MATERIAL TO PROCESS: Begin

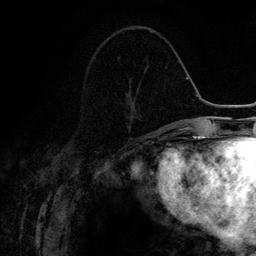
Breast MRI (dynamic contrast-enhanced), one axial slice; position 52 of 134 along the scan axis; cropped to one breast; dynamic contrast-enhanced series, time point 2 of 6 at this slice position (early post-contrast); 3 T; TE 4.2 ms, TR 7.9 ms; 1.2 mm slice thickness; 256 × 256 image matrix. Female patient.
Outlined on this slice (semi-automatically segmented with operator editing):
- enhancing-tissue mask used for the functional tumour volume (all voxels passing the contrast-enhancement thresholds inside the analysis volume; usually the tumour): bounding box (x1, y1, x2, y2) in pixels: (125, 85, 137, 132)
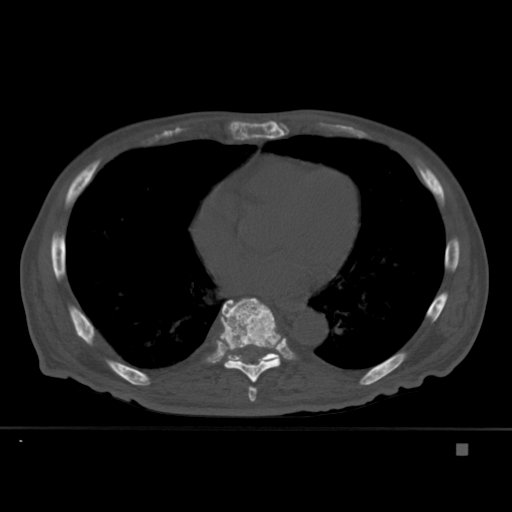
CT including the spine, one axial slice; position 260 of 451 along the scan axis; bone window (W 1800 / L 400 HU); 512 × 512 image matrix. Male patient, age 75 years. Case-level facts recorded for this patient, not image findings: primary cancer: prostate.
Structures marked on this image (semi-automatically segmented with operator editing):
- T7 vertebra: bounding box [x1, y1, x2, y2] px = [248, 386, 257, 402]
- T8 vertebra: [220, 298, 281, 383]
- T9 vertebra: [224, 347, 279, 364]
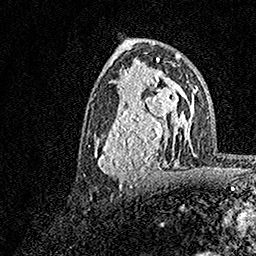
Breast MRI, one axial slice; position 84 of 158 along the scan axis; cropped to one breast; dynamic contrast-enhanced series, time point 2 of 7 at this slice position (early post-contrast); 1.5 T; TE 3.5 ms, TR 7.2 ms; 1 mm slice thickness; 256 × 256 image matrix, field of view 165 × 165 mm. Female patient.
Outlined on this slice (semi-automatically segmented with operator editing):
- enhancing-tissue mask used for the functional tumour volume (all voxels passing the contrast-enhancement thresholds inside the analysis volume; usually the tumour): box from (x=95, y=70) to (x=183, y=187) px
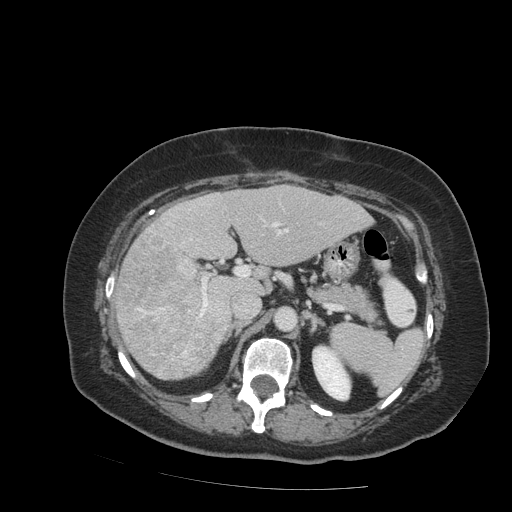
Contrast-enhanced abdominal CT (liver protocol), one axial slice. Position 48 of 99 along the scan axis. Reconstruction kernel STANDARD. Soft-tissue window (W 400 / L 40 HU). 2.5 mm slice thickness. 512 × 512 image matrix. From the clinical record (not read from this slice): diagnosis: hepatocellular carcinoma (patient treated with transarterial chemoembolisation; whether this scan precedes or follows treatment is not stated here); TNM stage (as recorded): Stage-IVB; Child-Pugh class: A; tumour differentiation: moderately differentiated.
Structures marked on this image (semi-automatically segmented with operator editing):
- liver parenchyma outside the tumour (the mass and vessels are separate outlines, so this box may not span the whole liver): bounding box [x1, y1, x2, y2] px = [114, 184, 372, 378]
- mass: [116, 234, 226, 377]
- portal vein: [189, 209, 289, 313]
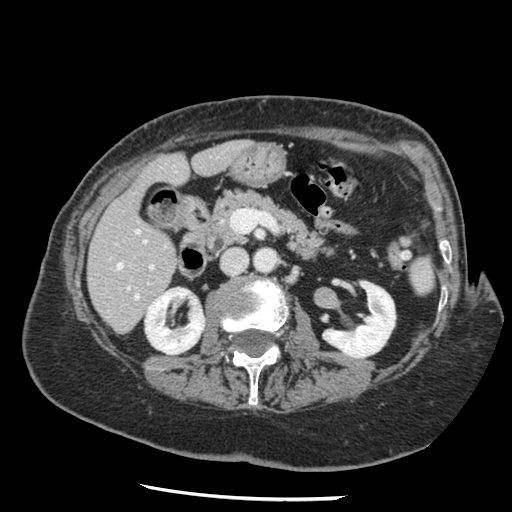
Contrast-enhanced abdominal CT, one axial slice. 120 kVp. Intravenous contrast given. Soft-tissue window (W 400 / L 40 HU). 512 × 512 image matrix, field of view 330 × 330 mm. From the clinical record (not read from this slice): patient: female, age 67 years at operation; diagnosis: colorectal cancer liver metastases, imaged before liver resection; multiple liver metastases: no; largest metastasis: 0.9 cm; disease in both lobes: no.
Structures marked on this image (expert manual segmentation):
- hepatic veins: box from (x=117, y=230) to (x=140, y=299) px
- liver: (x=89, y=141)–(x=247, y=333)
- planned liver remnant (the part of the liver to remain after resection): (x=89, y=141)–(x=247, y=332)
- portal vein (with intrahepatic branches): (x=151, y=266)–(x=153, y=268)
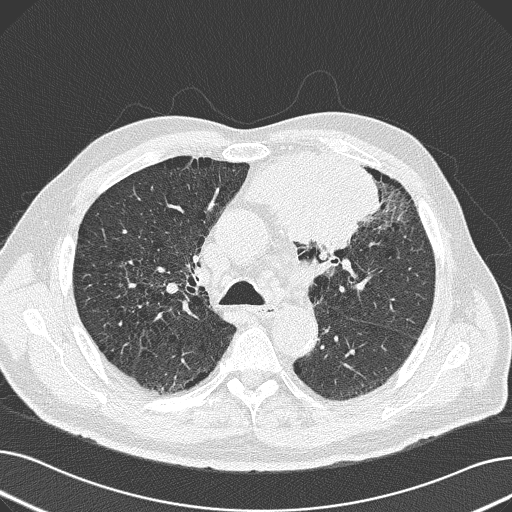
Chest CT (low-dose screening protocol), one axial image, baseline annual screen, lung window (W 1500 / L -600 HU), 120 kVp, slice 65 of 165 in the series. Male participant, aged 69 years at enrolment. Former smoker at enrolment.
• Expert reader's lesion annotation, box from (x=231, y=140) to (x=382, y=251) px.
• Screening reader's record for this exam (one nodule recorded; not confirmed to be the boxed lesion): non-calcified nodule or mass ≥4 mm, left upper lobe, 6 × 10 mm, spiculated (stellate) margins, soft tissue attenuation.
• Later outcome: lung cancer diagnosed 20 days after this screen — non-small cell carcinoma, left upper lobe, poorly differentiated (G3), stage IB (AJCC 6th edition), 100 mm at pathology.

MATERIAL TO PROCESS: End

# ABOUT THIS TASK
Please print the data above once more, exactly and without images.

# TASK ANSWER
Breast MRI (dynamic contrast-enhanced), one axial slice; position 52 of 134 along the scan axis; cropped to one breast; dynamic contrast-enhanced series, time point 2 of 6 at this slice position (early post-contrast); 3 T; TE 4.2 ms, TR 7.9 ms; 1.2 mm slice thickness; 256 × 256 image matrix. Female patient.
Outlined on this slice (semi-automatically segmented with operator editing):
- enhancing-tissue mask used for the functional tumour volume (all voxels passing the contrast-enhancement thresholds inside the analysis volume; usually the tumour): bounding box (x1, y1, x2, y2) in pixels: (125, 85, 137, 132)
CT including the spine, one axial slice; position 260 of 451 along the scan axis; bone window (W 1800 / L 400 HU); 512 × 512 image matrix. Male patient, age 75 years. Case-level facts recorded for this patient, not image findings: primary cancer: prostate.
Structures marked on this image (semi-automatically segmented with operator editing):
- T7 vertebra: bounding box [x1, y1, x2, y2] px = [248, 386, 257, 402]
- T8 vertebra: [220, 298, 281, 383]
- T9 vertebra: [224, 347, 279, 364]
Breast MRI, one axial slice; position 84 of 158 along the scan axis; cropped to one breast; dynamic contrast-enhanced series, time point 2 of 7 at this slice position (early post-contrast); 1.5 T; TE 3.5 ms, TR 7.2 ms; 1 mm slice thickness; 256 × 256 image matrix, field of view 165 × 165 mm. Female patient.
Outlined on this slice (semi-automatically segmented with operator editing):
- enhancing-tissue mask used for the functional tumour volume (all voxels passing the contrast-enhancement thresholds inside the analysis volume; usually the tumour): box from (x=95, y=70) to (x=183, y=187) px
Contrast-enhanced abdominal CT (liver protocol), one axial slice. Position 48 of 99 along the scan axis. Reconstruction kernel STANDARD. Soft-tissue window (W 400 / L 40 HU). 2.5 mm slice thickness. 512 × 512 image matrix. From the clinical record (not read from this slice): diagnosis: hepatocellular carcinoma (patient treated with transarterial chemoembolisation; whether this scan precedes or follows treatment is not stated here); TNM stage (as recorded): Stage-IVB; Child-Pugh class: A; tumour differentiation: moderately differentiated.
Structures marked on this image (semi-automatically segmented with operator editing):
- liver parenchyma outside the tumour (the mass and vessels are separate outlines, so this box may not span the whole liver): bounding box [x1, y1, x2, y2] px = [114, 184, 372, 378]
- mass: [116, 234, 226, 377]
- portal vein: [189, 209, 289, 313]
Contrast-enhanced abdominal CT, one axial slice. 120 kVp. Intravenous contrast given. Soft-tissue window (W 400 / L 40 HU). 512 × 512 image matrix, field of view 330 × 330 mm. From the clinical record (not read from this slice): patient: female, age 67 years at operation; diagnosis: colorectal cancer liver metastases, imaged before liver resection; multiple liver metastases: no; largest metastasis: 0.9 cm; disease in both lobes: no.
Structures marked on this image (expert manual segmentation):
- hepatic veins: box from (x=117, y=230) to (x=140, y=299) px
- liver: (x=89, y=141)–(x=247, y=333)
- planned liver remnant (the part of the liver to remain after resection): (x=89, y=141)–(x=247, y=332)
- portal vein (with intrahepatic branches): (x=151, y=266)–(x=153, y=268)
Chest CT (low-dose screening protocol), one axial image, baseline annual screen, lung window (W 1500 / L -600 HU), 120 kVp, slice 65 of 165 in the series. Male participant, aged 69 years at enrolment. Former smoker at enrolment.
• Expert reader's lesion annotation, box from (x=231, y=140) to (x=382, y=251) px.
• Screening reader's record for this exam (one nodule recorded; not confirmed to be the boxed lesion): non-calcified nodule or mass ≥4 mm, left upper lobe, 6 × 10 mm, spiculated (stellate) margins, soft tissue attenuation.
• Later outcome: lung cancer diagnosed 20 days after this screen — non-small cell carcinoma, left upper lobe, poorly differentiated (G3), stage IB (AJCC 6th edition), 100 mm at pathology.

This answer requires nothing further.